# Final Tutorial Notebook
#### Emily Gong, Robert Morrison

In this notebook we will explore the transcripts from UN General Debates. Our goal is to understand what differences exist between speakers of different language backgrounds

In [1]:
import numpy as np
import pandas as pd

import requests
import bs4
import nltk
import spacy
from spacy import displacy
import en_core_web_sm
from collections import Counter
nlp = en_core_web_sm.load()

from sklearn.feature_extraction.text import TfidfVectorizer

# Loading Data
## Raw Data

In [2]:
data = pd.read_csv("un-general-debates.csv")
data.head()

Unnamed: 0,session,year,country,text
0,44,1989,MDV,﻿It is indeed a pleasure for me and the member...

◆ ◆ ◆

LIST OF TASKS —
1 – Quote the tutorial notebook word for word, starting at "# Loading Data" and ending at "and the member...".
2 – What goal does the tutorial notebook state for its exploration of the UN General Debates transcripts?

INFORMATION PROVIDED —
◆ ◆ ◆

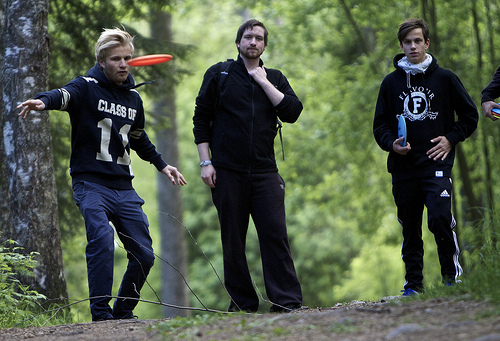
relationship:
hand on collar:
[247, 72, 272, 88] [233, 62, 276, 76]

◆ ◆ ◆

EXPECTED OUTPUTS —
1 –
# Loading Data
## Raw Data

In [2]:
data = pd.read_csv("un-general-debates.csv")
data.head()

Unnamed: 0,session,year,country,text
0,44,1989,MDV,﻿It is indeed a pleasure for me and the member...

2 – Its goal is to understand what differences exist between speakers of different language backgrounds.